[DATASET EXCERPTS Boundary: Start]

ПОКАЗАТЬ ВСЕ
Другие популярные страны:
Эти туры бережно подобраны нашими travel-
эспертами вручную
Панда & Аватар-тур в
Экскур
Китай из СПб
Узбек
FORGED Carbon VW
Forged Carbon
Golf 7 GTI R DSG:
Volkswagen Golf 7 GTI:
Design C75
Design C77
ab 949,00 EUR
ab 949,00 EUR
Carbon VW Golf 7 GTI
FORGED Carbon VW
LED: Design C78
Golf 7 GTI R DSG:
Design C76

[DATASET EXCERPTS Boundary: End]
[DATASET EXCERPTS Boundary: Start]

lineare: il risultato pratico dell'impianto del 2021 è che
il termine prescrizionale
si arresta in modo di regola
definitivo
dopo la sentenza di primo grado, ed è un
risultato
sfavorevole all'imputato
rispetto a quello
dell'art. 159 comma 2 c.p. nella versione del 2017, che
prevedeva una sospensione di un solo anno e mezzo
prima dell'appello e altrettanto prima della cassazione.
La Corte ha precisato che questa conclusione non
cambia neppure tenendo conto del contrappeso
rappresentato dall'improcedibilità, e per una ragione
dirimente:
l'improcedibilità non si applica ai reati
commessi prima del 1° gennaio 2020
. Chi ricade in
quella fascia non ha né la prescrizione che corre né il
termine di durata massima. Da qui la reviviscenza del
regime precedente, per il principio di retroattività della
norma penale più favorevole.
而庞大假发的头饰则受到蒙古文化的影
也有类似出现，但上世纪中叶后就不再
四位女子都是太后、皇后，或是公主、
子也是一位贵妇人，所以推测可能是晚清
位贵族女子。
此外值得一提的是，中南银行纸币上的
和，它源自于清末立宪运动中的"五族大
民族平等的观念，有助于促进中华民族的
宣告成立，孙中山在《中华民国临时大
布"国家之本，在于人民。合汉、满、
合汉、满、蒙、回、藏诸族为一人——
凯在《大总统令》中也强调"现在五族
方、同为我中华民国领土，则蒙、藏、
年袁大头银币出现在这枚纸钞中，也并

[DATASET EXCERPTS Boundary: End]

* AIM OF THE EXERCISE
In the entries above, find the line holding "也有类似出现，但上世纪中叶后就不再" and the line holding "年袁大头银币出现在这枚纸钞中，也并", then retype exactly those two lines and every line between them, and nothing else.

* ANSWER BELOW
也有类似出现，但上世纪中叶后就不再
四位女子都是太后、皇后，或是公主、
子也是一位贵妇人，所以推测可能是晚清
位贵族女子。
此外值得一提的是，中南银行纸币上的
和，它源自于清末立宪运动中的"五族大
民族平等的观念，有助于促进中华民族的
宣告成立，孙中山在《中华民国临时大
布"国家之本，在于人民。合汉、满、
合汉、满、蒙、回、藏诸族为一人——
凯在《大总统令》中也强调"现在五族
方、同为我中华民国领土，则蒙、藏、
年袁大头银币出现在这枚纸钞中，也并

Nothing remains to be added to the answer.